Do you remember the 'Sat-Nav is wrong' sign? You can see the houses where it was taken... a pinkish building, at the mid-left, in amongst the trees.

Tuesday, 18 June 2013

The lock of love


Apparently it all started in Serbia before WWII, when couples in the town of Vrnjacka Banja started writing down their names on locks, to symbolically seal their love. The trend has spread to the bridges of Paris, that most romantic of cities... and apparently at least one couple decided the footbridge to Roberts Park in Saltaire deserved their declaration of eternal love. Lovers love them; many other people hate them for spoiling pretty or fragile bridges and the local authorities fight a losing battle to prevent the damage they do. It seems that the sheer weight of locks now on some of the Parisian bridges is a problem, never mind the aesthetics.

As for me, I'm afraid I'm too cynical. Love seems to me at best a hazardous, fragile enterprise. It needs space to grow and change. Best to come at it with a sense of lightness and freedom, rather than seeking to bind it. To love is to be vulnerable....

Monday, 17 June 2013

Wistful wisteria


There are one or two places in Saltaire where wisteria blooms for a brief but glorious spell in the spring. This is perhaps the prettiest. It is in the inner courtyard of the Stables at the bottom of Victoria Road. This was where horses used to be looked after, in the days before motorised transport. Sir Titus Salt himself used to ride over from his home near Halifax to visit his mill.
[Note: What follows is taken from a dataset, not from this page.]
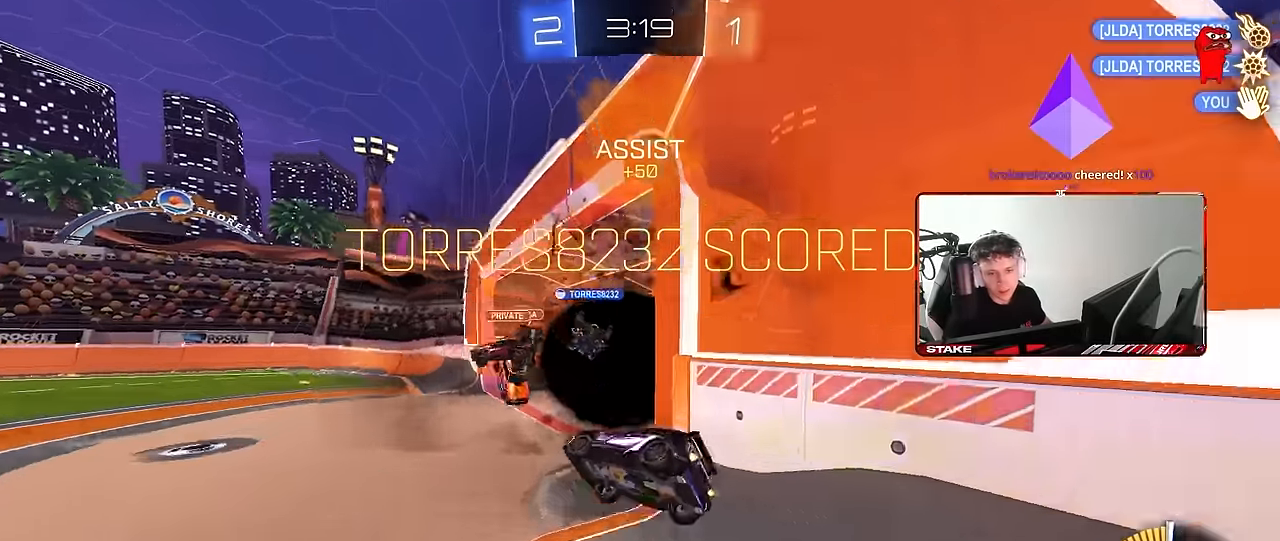
{"keys": [], "mouse": [], "events": [[466, "mouse_left", "up"]]}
It's quite a long journey on horseback so no doubt he and the horse would have been glad to arrive. I wonder if the wisteria was there then? If so, it would have quite a tale to tell.

The stables and carriage house were converted to garages before being adapted by the late Jonathan Silver for residential use.

Sunday, 16 June 2013

Recycling children


A sign of the times, perhaps?.....

Saturday, 15 June 2013

Keeping watch


Someone at the History Club asked me if I had seen the lions at Saltaire's church.... and I had to confess that I hadn't. (Isn't it amazing how you can live in a place so long and think you know it, and yet still there is something new to discover?) Anyway, I resolved that as soon as possible I would go and search out these lions - and here is one of them. Do you see him, just peeping over the parapet?

Local legend has it that the lions guarding the Victoria Hall go walkabout around the village at night, so maybe this is one of them, prowling Saltaire URC's roof. It must be a good vantage point from which to survey the whole village; I like to think he's keeping watch.

Friday, 14 June 2013

Marsden


The small town (or large village) of Marsden, surrounded on three sides by high Pennine moorland, has a rough beauty on a sunny day in spring. I think it must look a good deal bleaker in the rain or snow. The main A62 road through the town rises to cross the hills to the west on the way over to Manchester. In winter the road is often closed by snow, so that on the approach road there are permanent signs that can be switched on to warn travellers.

The fire station provides a base for the Holme Valley Mountain Rescue Team, volunteers who assist in searching for and rescuing people from the surrounding moors. The moors have a macabre reputation as being the burial place for the Moors Murder victims, infamous and shocking crimes committed in the 1960s by Ian Brady and Myra Hindley, which received widespread coverage. One of the five children's bodies has never been found.

Thursday, 13 June 2013

Standedge Tunnel Visitor Centre


Standedge Tunnel and its Visitor Centre are a short walk from the village of Marsden, not far from the rail station. The exhibition centre is housed in an old industrial building, originally thought to have been a warehouse, though recent research suggests it may have been an industrial works. There are display boards, photos and videos telling the story of the tunnel.  The top floor 'Loft Space' is a creative work space for designers and makers, where people can meet up to chat, knit, crochet, sew, weave and spin. There is a small shop selling attractive craft items. Further down, by the tunnel entrance, Tunnel End Cottages, where canal workers used to live, now houses a cafĂ©.  There's a good children's play area too so it's a nice 'family day out' destination.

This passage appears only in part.